Freediving and Mental Health: Part 4 of 5
OCD, addiction, depression, anxiety. Huge battles being fought behind closed doors. What would you do if you found a way out? As another close friend of mine says:
We go out freediving to “Drown our Demons”. Some people lean on family, some on religion or a higher power. Others go to therapy. I’ve learned that at the end of the day, we have to depend on ourselves. Nobody else can convince you to change or grow – it’s so difficult that many people just end up ignoring the hard work to become better and remain trapped, at the mercy of their own negative behavioral patterns. I offer my personal story now as another example of how we can use our relationship with water to lift ourselves up for our selves and for our loved ones.
Ever since I can remember, I’ve been odd around the water.

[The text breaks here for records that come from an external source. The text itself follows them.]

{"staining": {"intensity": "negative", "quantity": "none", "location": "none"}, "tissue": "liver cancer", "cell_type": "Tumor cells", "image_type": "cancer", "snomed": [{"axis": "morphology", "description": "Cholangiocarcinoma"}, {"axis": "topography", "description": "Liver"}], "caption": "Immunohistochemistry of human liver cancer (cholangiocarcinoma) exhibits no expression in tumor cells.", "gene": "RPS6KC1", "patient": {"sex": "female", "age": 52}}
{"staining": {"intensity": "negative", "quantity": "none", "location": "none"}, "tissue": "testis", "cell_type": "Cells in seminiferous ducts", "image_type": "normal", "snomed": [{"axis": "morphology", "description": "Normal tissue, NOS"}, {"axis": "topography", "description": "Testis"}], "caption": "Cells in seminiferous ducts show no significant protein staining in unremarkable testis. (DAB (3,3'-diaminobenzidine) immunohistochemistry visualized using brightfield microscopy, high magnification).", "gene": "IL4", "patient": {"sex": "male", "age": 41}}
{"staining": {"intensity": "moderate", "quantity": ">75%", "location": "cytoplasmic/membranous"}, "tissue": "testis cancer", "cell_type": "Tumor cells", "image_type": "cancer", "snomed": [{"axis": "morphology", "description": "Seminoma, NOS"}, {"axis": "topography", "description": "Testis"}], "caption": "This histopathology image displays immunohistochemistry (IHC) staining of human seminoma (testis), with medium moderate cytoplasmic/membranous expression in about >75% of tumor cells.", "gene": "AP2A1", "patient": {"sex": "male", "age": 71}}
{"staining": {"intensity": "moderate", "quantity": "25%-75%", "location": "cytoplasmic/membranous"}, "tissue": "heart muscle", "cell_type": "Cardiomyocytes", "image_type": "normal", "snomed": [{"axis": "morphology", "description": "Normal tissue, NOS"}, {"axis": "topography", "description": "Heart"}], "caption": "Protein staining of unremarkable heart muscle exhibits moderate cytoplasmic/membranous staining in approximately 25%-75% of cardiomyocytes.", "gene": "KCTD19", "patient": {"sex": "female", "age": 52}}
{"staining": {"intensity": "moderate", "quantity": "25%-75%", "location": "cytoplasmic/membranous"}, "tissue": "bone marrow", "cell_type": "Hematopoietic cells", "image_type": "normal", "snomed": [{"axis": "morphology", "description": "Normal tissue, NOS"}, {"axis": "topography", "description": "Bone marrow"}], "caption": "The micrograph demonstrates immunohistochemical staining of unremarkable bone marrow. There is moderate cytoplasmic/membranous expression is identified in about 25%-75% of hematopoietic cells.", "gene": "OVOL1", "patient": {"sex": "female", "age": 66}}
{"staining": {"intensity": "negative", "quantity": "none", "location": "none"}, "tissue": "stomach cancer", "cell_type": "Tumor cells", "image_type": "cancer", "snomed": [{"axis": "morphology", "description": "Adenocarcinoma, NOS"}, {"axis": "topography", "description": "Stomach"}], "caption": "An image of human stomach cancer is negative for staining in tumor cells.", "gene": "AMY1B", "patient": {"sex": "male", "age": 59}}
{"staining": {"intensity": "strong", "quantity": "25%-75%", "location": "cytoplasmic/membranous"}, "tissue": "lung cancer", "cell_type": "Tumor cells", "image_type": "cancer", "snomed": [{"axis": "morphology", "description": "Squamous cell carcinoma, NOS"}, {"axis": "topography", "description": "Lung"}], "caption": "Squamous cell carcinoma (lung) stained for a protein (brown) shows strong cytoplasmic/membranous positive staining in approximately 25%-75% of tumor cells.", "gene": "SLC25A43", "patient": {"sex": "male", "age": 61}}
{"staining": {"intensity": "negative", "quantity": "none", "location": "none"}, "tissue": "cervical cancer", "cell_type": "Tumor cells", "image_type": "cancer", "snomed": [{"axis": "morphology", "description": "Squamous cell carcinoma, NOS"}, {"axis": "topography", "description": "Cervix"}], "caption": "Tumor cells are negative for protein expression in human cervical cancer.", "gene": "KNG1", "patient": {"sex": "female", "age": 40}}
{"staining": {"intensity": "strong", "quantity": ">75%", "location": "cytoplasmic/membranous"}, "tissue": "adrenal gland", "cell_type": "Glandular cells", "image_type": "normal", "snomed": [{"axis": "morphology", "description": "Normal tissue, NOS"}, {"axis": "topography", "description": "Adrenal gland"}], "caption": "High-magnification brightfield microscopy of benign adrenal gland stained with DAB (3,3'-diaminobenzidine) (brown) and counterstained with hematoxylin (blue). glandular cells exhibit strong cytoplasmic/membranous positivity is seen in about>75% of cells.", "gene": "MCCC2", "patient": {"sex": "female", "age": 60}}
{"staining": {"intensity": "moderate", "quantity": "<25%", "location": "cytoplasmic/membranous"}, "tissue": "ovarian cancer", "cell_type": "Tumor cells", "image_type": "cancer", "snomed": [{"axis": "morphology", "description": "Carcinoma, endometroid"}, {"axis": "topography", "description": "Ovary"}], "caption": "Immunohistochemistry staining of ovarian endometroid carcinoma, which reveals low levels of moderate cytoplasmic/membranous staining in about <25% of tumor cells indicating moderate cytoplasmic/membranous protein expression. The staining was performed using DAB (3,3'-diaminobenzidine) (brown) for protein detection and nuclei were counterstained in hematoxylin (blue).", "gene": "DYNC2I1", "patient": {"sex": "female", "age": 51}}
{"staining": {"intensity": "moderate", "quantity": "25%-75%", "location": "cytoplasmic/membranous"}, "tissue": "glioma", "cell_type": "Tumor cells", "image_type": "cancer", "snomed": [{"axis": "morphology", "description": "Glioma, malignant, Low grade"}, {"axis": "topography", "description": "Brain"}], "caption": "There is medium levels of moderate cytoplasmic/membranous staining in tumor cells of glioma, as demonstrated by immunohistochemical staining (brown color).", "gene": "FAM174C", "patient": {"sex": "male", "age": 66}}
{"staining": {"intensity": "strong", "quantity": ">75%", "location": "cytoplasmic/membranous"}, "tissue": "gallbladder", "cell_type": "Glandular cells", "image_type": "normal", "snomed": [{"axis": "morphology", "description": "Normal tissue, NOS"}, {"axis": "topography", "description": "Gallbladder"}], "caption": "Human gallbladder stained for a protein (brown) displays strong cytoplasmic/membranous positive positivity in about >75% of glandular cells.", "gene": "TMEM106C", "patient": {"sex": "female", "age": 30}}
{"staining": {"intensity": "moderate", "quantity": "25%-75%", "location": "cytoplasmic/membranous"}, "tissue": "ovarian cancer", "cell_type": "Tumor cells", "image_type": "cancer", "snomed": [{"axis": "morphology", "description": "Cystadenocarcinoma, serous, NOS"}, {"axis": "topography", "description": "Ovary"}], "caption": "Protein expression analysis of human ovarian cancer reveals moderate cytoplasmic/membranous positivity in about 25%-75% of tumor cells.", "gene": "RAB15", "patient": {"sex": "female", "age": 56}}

Instead of playing volleyball with my cousins, I’d be walking around with a bucket and a net, catching little creatures for observation. When adolescent drama hit, I took my angst to the edge of the ocean, standing on the Puerto Rican beach and staring out over the water for over an hour as the sand climbed up my ankles. I leaned on the ocean for support. It absorbed my thoughts just as well as any good listener I’ve ever met. The best part about it was its permanence. Like a loyal dog, the ocean has always been there for me. Even after I ignored it for years while I pursued my degree in mental health therapy, I’d check back in during a vacation to find the call was just as strong. With a steady insistence it called me back from every career I attempted to pursue. It became
an integral part of who I am.
Three years ago, I wasn’t familiar with the ethos or parlance of those who lived the life of aquatic adventure. I didn’t understand that my “gills” could “dry out”. I was working two dead-end jobs and trying to keep a marriage together that would ultimately fail. I was in the grips of depression. A friend came to the rescue with the idea of freediving a nearby spring. I dug out my old SCUBA mask and fins for some decent snorkeling gear. When I dropped into that spring, I was surprised to find that same feeling I got at the ocean’s edge, but this time in 40 foot deep, crystal-clear freshwater. I realized very quickly that each time I went freediving, I would get a high that would last sometimes for several days. In time, I realized I was finally being true to myself. Serving myself with each dive, and aligning my day to day experience with my desired sense of identity. I finally answered the call – not of the ocean specifically, but of water itself. Since then, there has been no other path for me.